Девица дососала леденец и стала облизывать спелые губы. Теперь она беззастенчиво пялилась на моего спутника. Я, чтобы окончательно не озвереть от проповедей двуликого философа и от слюней пухляшки, удалился на корму трамвайчика. Слава Богу, тут ветер посвежее, тут вода кипит за винтом. Это успокаивает. Но недолго я был одинок. На плечо легла ладонь Бориса. Он воткнулся губами в мое ухо:
— Ты вот что, ты сейчас возвращайся назад. Попугали ее и хва. Отвяжи мадам. Не дай бог… что… Сядем!
Буровил, буровил, словно я с приветом, словно я не знал, что нужно вернуться на Косу, что так, как поступили альфонсы, так нельзя, что они сами попали в ловушку.
Трамвайчик причалил, и я, прощаясь с кислыми альфонсами, потрусил по берегу. Я искал место, куда бы можно было приткнуть одежду и отправиться. Я плохой пловец да и силенки подорваны принудительным постом, и все же решил, пусть достанусь ракам, чем всю жизнь быть слизняком. Докажу мадам Брайловской, что я получше этих витринных, пластмассовых суперменов.
Я сунул штаны, рубаху и туфли под большую корягу и поплыл. Я плыл, как учили в детстве в лягушатнике, саженками. Устав, переворачивался на спину, лежал на воде. Вода не была холодной, наоборот. Горло саднило напряженное дыхание. И еще одно мешало. От воды шел чуть заметный трупный запах. Вода была с душком, как та телятина, доставшаяся дяде Грише. Я карабкался по воде и боялся одного — собственных слез. Знал, что когда они замутят рассудок, захлебнусь. И говорил себе: «Я — храбрый человек. Доплыву. Там — любимая мадам. Я не буду больше унижаться перед ней. Я не буду читать ей свою
белиберду и облизывать бьющую ладошку. Я — сильный, я — храбрый!»
Случилось чудо, как в кино, как в сказке. Не помню, какая‑то сила меня, согласившегося умереть, вышвырнула на песок. Сколько времени пролежал на отмели, тоже не помню. Сквозь сумрак проявилась луна. Ее первую и увидел, с трудом разжав глаза. Лежал, лежал, слушал сам себя, слушал, как комариным писком пробирается радость:
«Я доплыл, я стал мужчиной. Теперь я отвяжу мадам Брайловскую. А еще я могу сделать с ней что захочу, чтобы не снилась по ночам в соблазнительном виде». Но это мелькнуло в голове и ушло.

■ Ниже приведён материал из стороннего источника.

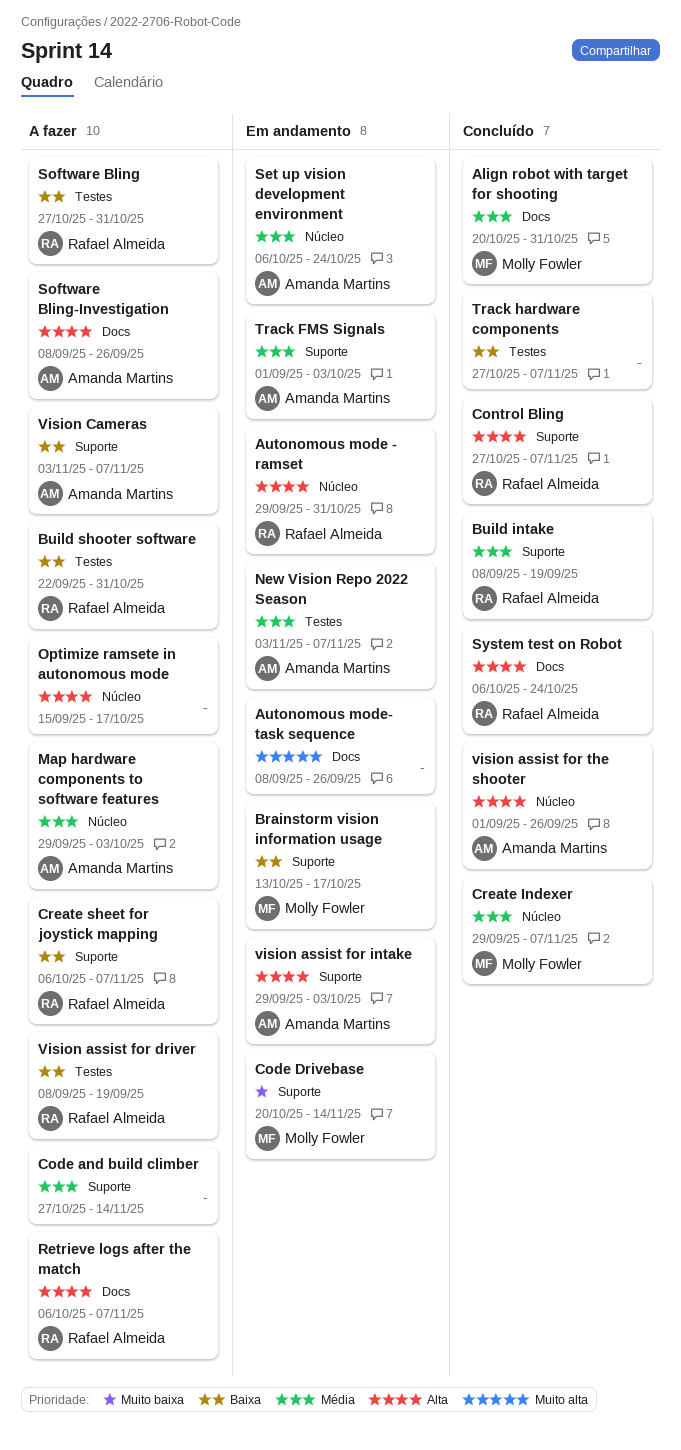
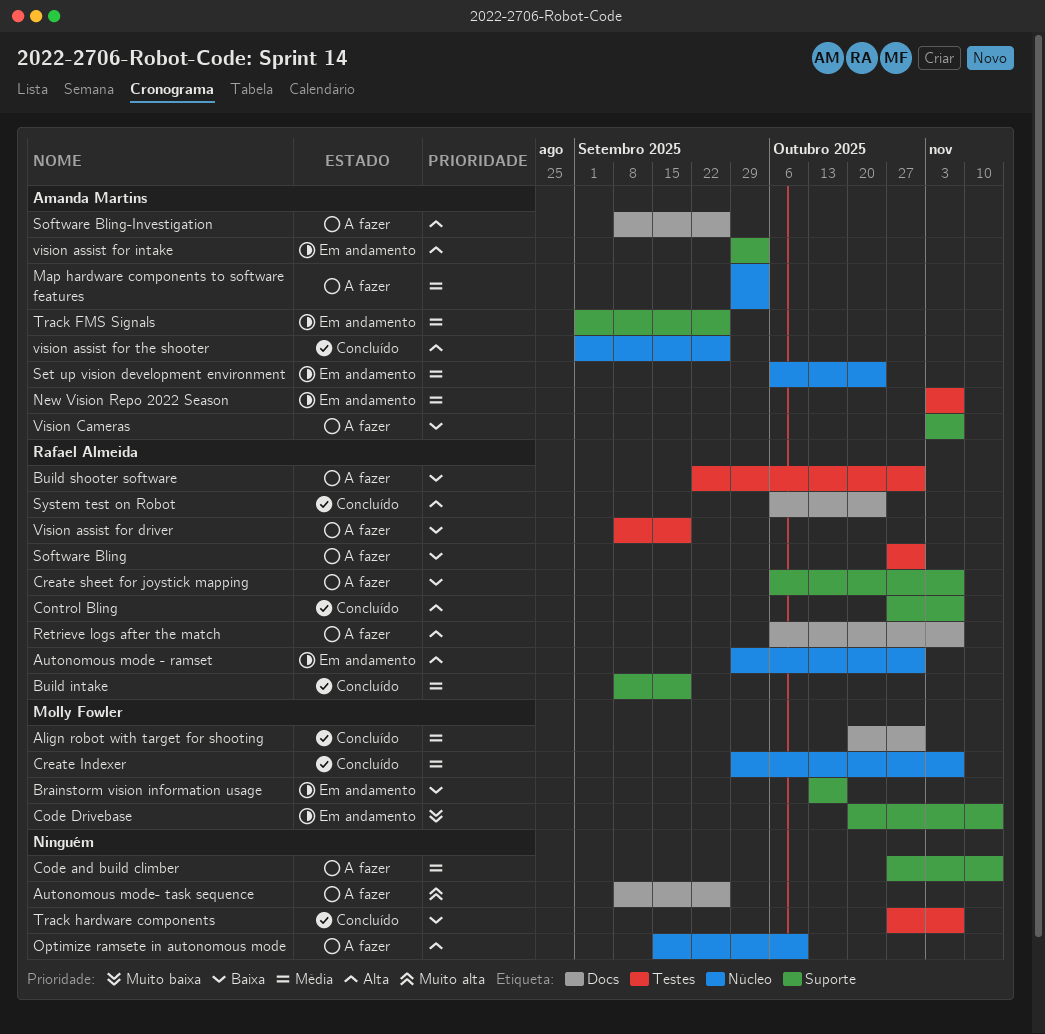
Autonomous mode- task sequence, status: Em andamento -> A fazer
Optimize ramsete in autonomous mode, due: Oct 17 -> Oct 10
Track FMS Signals, due: Oct 3 -> Sep 26

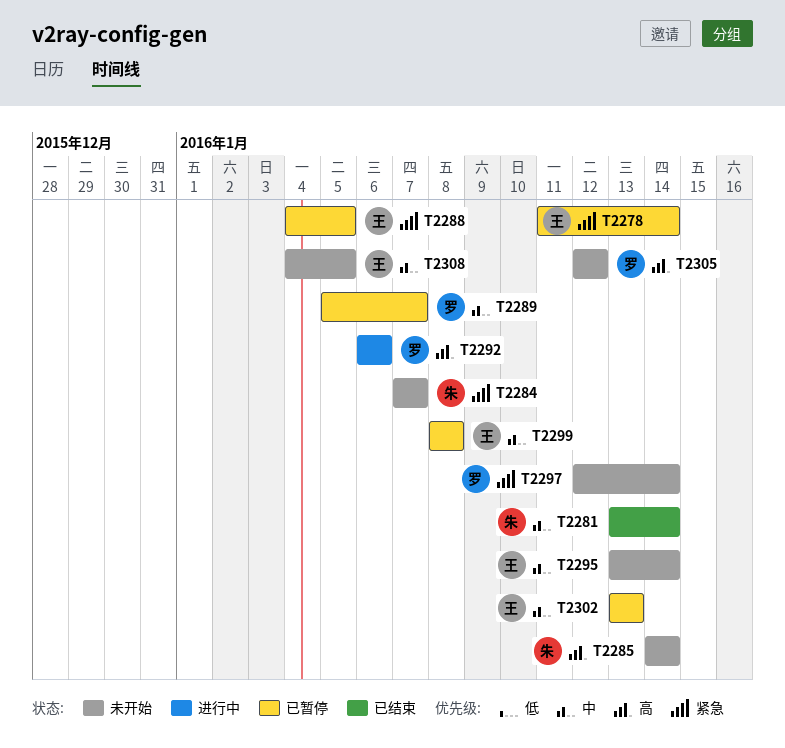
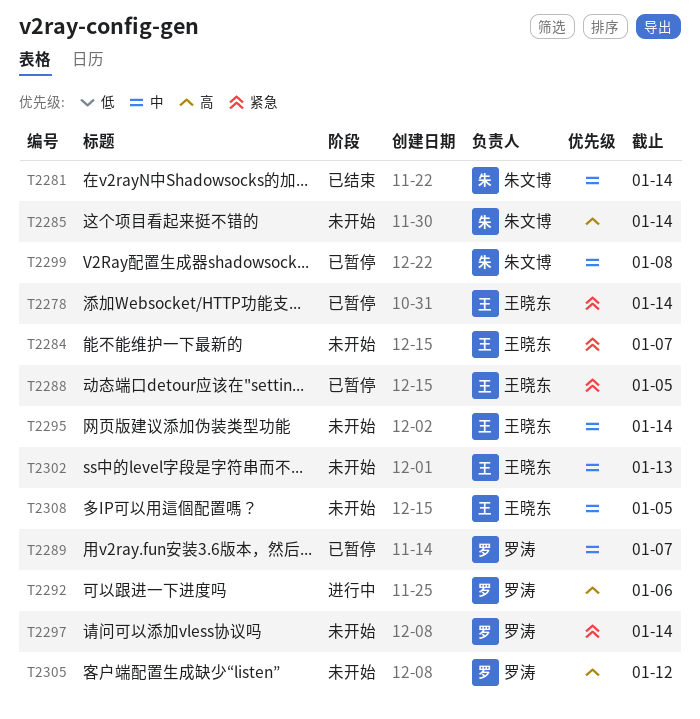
T2284, owner: 朱文博 -> 王晓东
T2299, owner: 王晓东 -> 朱文博
T2302, status: 已暂停 -> 未开始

Я встал и пошел берегом, потом вернулся к воде, прополоскал горло. Воду пить было нельзя, воняло. Не чинара, баобаб приближался ко мне, враскаряку. Я шел или баобаб шел, сегодня все путалось в голове. В сумраке я увидел невероятное. Мадам Брайловская была неживой. Голова… так может упасть на грудь только мертвая голова. Гадкий озноб пробежал по позвоночнику. Я остолбенел. И все же, еле — еле отрывая ноги от земли, я подошел и услышал короткие всхлипы. Мадам плакала. Я неумело, спеша, ломая пальцы, отвязал ее от дерева. Мадам Брайловскую трясло. Не спасала ее хламида из марлечки. И мы побежали, чтобы согреться. Она бежала и тряслась, мадам что‑то говорила сама себе.
— Дух — хух — хух — хух, — звучало по безлюдному пляжу. Вон трамвайчик огнями призывает: «Хух — хух — хух!»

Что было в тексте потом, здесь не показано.